((

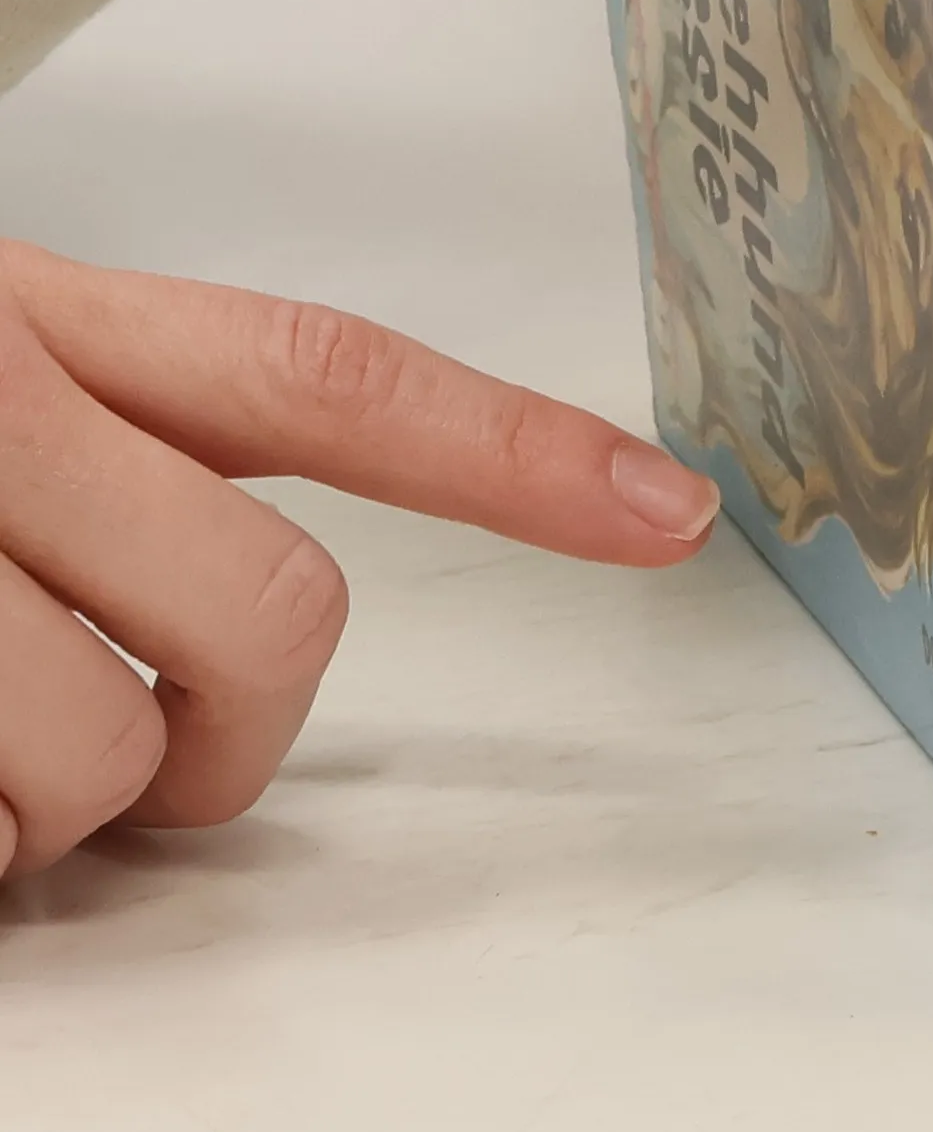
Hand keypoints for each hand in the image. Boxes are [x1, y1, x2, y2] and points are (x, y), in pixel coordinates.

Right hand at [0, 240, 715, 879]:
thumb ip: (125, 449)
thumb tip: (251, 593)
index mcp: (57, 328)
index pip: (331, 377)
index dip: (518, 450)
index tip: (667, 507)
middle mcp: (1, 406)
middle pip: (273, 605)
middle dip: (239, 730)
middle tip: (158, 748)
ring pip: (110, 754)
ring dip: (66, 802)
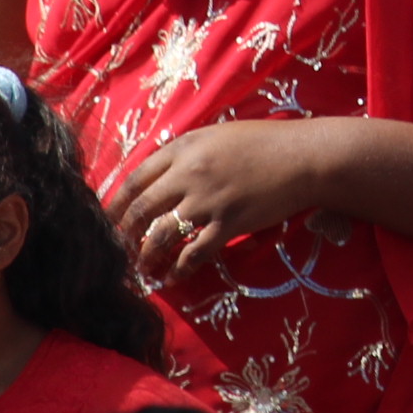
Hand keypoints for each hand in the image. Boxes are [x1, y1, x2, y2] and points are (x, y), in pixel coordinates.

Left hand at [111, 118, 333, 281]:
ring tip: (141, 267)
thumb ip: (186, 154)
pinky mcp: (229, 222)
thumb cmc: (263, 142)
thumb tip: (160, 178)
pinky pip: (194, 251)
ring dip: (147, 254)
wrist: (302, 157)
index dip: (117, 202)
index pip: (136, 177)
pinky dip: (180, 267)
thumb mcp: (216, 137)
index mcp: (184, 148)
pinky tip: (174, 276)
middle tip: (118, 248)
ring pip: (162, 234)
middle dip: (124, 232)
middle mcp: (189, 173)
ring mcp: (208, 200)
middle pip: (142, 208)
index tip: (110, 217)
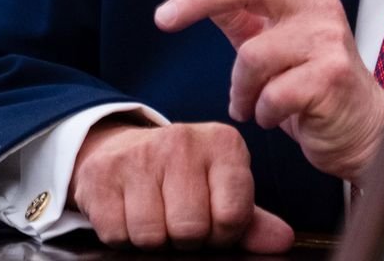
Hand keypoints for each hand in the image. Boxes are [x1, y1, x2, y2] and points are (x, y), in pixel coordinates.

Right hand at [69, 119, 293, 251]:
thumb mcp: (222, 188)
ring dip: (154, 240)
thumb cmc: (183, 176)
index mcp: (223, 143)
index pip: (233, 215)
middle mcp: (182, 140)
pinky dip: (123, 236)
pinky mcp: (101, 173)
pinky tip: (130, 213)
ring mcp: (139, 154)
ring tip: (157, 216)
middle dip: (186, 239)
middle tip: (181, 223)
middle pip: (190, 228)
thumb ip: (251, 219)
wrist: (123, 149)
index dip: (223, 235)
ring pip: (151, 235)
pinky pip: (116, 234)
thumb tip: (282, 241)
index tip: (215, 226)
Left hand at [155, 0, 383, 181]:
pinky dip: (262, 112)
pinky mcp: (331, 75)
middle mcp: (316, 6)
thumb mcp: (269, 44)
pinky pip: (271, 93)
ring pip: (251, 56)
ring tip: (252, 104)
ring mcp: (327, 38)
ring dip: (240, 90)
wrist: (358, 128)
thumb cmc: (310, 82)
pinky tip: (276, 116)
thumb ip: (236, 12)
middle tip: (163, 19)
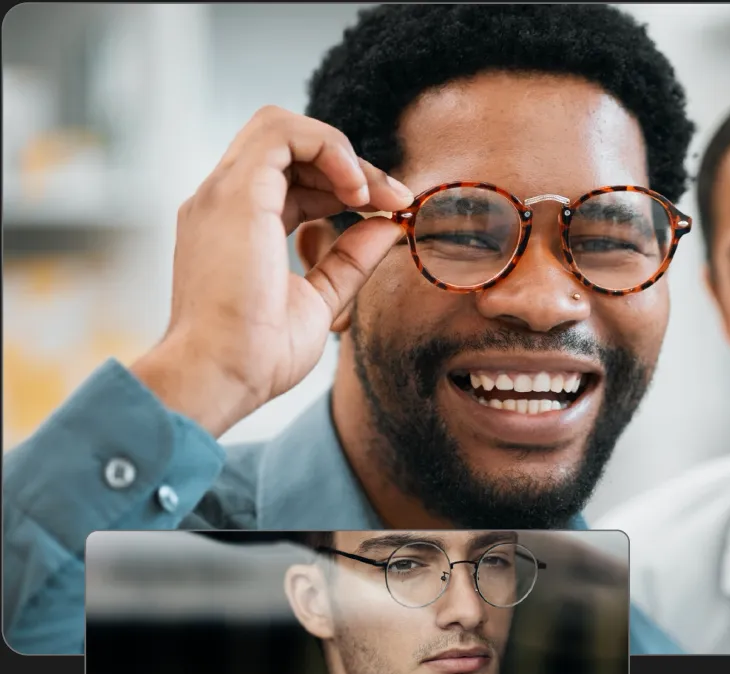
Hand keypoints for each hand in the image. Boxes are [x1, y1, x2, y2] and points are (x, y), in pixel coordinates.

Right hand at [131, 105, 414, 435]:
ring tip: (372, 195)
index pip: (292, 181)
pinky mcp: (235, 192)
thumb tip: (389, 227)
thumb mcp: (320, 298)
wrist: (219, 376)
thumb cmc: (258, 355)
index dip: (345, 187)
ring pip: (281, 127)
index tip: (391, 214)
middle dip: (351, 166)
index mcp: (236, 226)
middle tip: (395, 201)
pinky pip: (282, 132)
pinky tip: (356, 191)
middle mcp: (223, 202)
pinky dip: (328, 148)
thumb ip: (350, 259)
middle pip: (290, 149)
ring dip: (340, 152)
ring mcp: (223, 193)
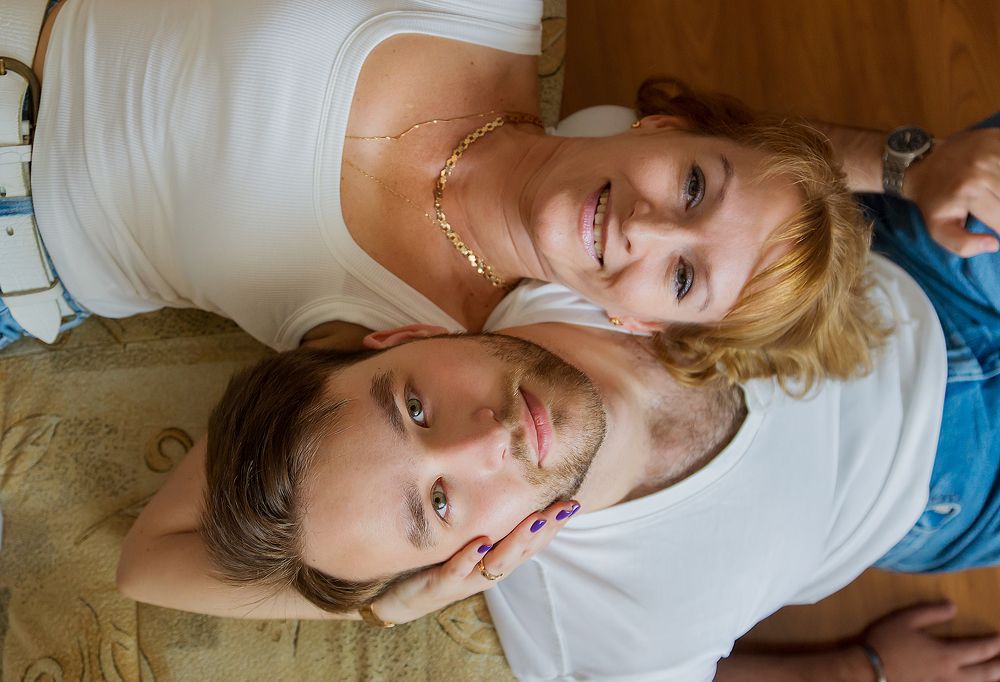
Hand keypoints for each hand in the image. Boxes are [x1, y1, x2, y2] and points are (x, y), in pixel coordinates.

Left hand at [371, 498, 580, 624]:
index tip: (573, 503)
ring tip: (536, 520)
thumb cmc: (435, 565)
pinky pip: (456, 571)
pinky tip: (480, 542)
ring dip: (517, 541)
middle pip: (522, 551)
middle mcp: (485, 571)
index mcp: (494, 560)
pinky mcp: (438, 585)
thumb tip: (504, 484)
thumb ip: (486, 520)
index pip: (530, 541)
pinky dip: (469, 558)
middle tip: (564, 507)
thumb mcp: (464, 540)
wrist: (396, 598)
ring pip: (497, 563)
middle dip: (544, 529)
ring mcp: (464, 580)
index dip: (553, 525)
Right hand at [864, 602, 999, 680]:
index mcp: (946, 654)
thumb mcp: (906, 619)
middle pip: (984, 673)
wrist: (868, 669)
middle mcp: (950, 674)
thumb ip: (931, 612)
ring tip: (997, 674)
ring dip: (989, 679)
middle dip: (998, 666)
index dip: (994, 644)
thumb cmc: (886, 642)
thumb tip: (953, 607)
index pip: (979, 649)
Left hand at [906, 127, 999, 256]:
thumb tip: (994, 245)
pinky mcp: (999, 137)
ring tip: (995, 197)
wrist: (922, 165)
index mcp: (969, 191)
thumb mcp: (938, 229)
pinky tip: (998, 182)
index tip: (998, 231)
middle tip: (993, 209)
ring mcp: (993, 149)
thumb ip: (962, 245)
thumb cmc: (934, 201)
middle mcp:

))

● WORK TO COMPLETE: Pictures don't belong in the copy. Restate all the entries exactly.

● WRITTEN SOLUTION:
Hand keypoints for each hand in the image. Boxes are [x1, y1, x2, y2] and points are (x, y), in pixel coordinates.

Right hand at [0, 240, 715, 879]:
thumb ip: (125, 449)
thumb tip: (251, 593)
index mcp: (57, 328)
index pip: (331, 377)
index dip: (518, 450)
index tip: (667, 507)
middle mcp: (1, 406)
middle pip: (273, 605)
middle dip: (239, 730)
middle tip: (158, 748)
ring pip: (110, 754)
ring dip: (66, 802)
Hand keypoints for each hand in the image. Boxes are [x1, y1, x2, y2] and points are (x, y), in pixel coordinates.

Left hand at [111, 118, 333, 281]:
ring tip: (141, 267)
thumb ip: (186, 154)
pinky mcp: (229, 222)
thumb cmc: (263, 142)
thumb tip: (160, 178)
pinky pip: (194, 251)
ring dip: (147, 254)
wrist: (302, 157)
index dip: (117, 202)
index pip: (136, 177)
pinky dip: (180, 267)
thumb mcp: (216, 137)
index mcp: (184, 148)
pinky tip: (174, 276)
middle tip: (118, 248)
ring pip: (162, 234)
middle dip: (124, 232)
middle mcp: (189, 173)
ring mcp: (208, 200)
middle pip: (142, 208)
index tip: (110, 217)
Hand keypoints for each hand in the image. Boxes are [x1, y1, x2, y2] and points are (x, y), in pixel coordinates.

Right hand at [69, 119, 293, 251]:
thumb mcp: (222, 188)
ring dip: (154, 240)
thumb cmc: (183, 176)
index mcp: (223, 143)
index pip: (233, 215)
middle mcp: (182, 140)
pinky dip: (123, 236)
pinky mcp: (101, 173)
pinky tip: (130, 213)
ring mcp: (139, 154)
ring tip: (157, 216)
middle dip: (186, 239)
middle tip: (181, 223)
middle pip: (190, 228)
thumb ip: (251, 219)
wrist: (123, 149)
index dip: (223, 235)
ring pip: (151, 235)
pinky pip: (116, 234)
thumb tip: (282, 241)
index tip: (215, 226)
Left hand at [155, 0, 383, 181]:
pinky dip: (262, 112)
pinky mcp: (331, 75)
middle mcp: (316, 6)
thumb mcp: (269, 44)
pinky pip: (271, 93)
ring pip: (251, 56)
ring tip: (252, 104)
ring mcp: (327, 38)
ring dip: (240, 90)
wrist: (358, 128)
thumb cmc: (310, 82)
pinky tip: (276, 116)
thumb ip: (236, 12)
middle tip: (163, 19)
Hand keypoints for each hand in the image. Boxes are [x1, y1, x2, y2] and points are (x, y), in pixel coordinates.

Right hand at [131, 105, 414, 435]:
ring tip: (372, 195)
index pip: (292, 181)
pinky mcp: (235, 192)
thumb tip: (389, 227)
thumb mcp: (320, 298)
wrist: (219, 376)
thumb cmc: (258, 355)
index dip: (345, 187)
ring pip: (281, 127)
index tip: (391, 214)
middle dip: (351, 166)
index mcp: (236, 226)
middle tip: (395, 201)
pinky pip: (282, 132)
pinky tip: (356, 191)
middle mcp: (223, 202)
pinky dip: (328, 148)
thumb ip: (350, 259)
middle pip: (290, 149)
ring dip: (340, 152)
ring mcp: (223, 193)
Hand keypoints for each hand in the image. Boxes are [x1, y1, x2, y2] and points are (x, y), in pixel coordinates.

Left hand at [371, 498, 580, 624]:
index tip: (573, 503)
ring tip: (536, 520)
thumb cmc: (435, 565)
pinky pip: (456, 571)
pinky tip: (480, 542)
ring dip: (517, 541)
middle pip: (522, 551)
middle mcp: (485, 571)
index mcp: (494, 560)
pinky mcp: (438, 585)
thumb tip: (504, 484)
thumb ip: (486, 520)
index pip: (530, 541)
pinky dip: (469, 558)
middle tip: (564, 507)
thumb mcp: (464, 540)
wrist: (396, 598)
ring pip: (497, 563)
middle dip: (544, 529)
ring mcp: (464, 580)
index dip: (553, 525)
Right hand at [864, 602, 999, 680]:
index mcp: (946, 654)
thumb mcp: (906, 619)
middle pip: (984, 673)
wrist: (868, 669)
middle mcp: (950, 674)
thumb ip: (931, 612)
ring tip: (997, 674)
ring dip: (989, 679)
middle dip: (998, 666)
index dip: (994, 644)
thumb cmc: (886, 642)
thumb tip: (953, 607)
index pip: (979, 649)
Left hand at [906, 127, 999, 256]:
thumb tip: (994, 245)
pinky mcp: (999, 137)
ring tip: (995, 197)
wrist: (922, 165)
index mcp: (969, 191)
thumb mcp: (938, 229)
pinky tip: (998, 182)
index tip: (998, 231)
middle tip: (993, 209)
ring mcp: (993, 149)
thumb ip: (962, 245)
thumb cmc: (934, 201)
middle mcp:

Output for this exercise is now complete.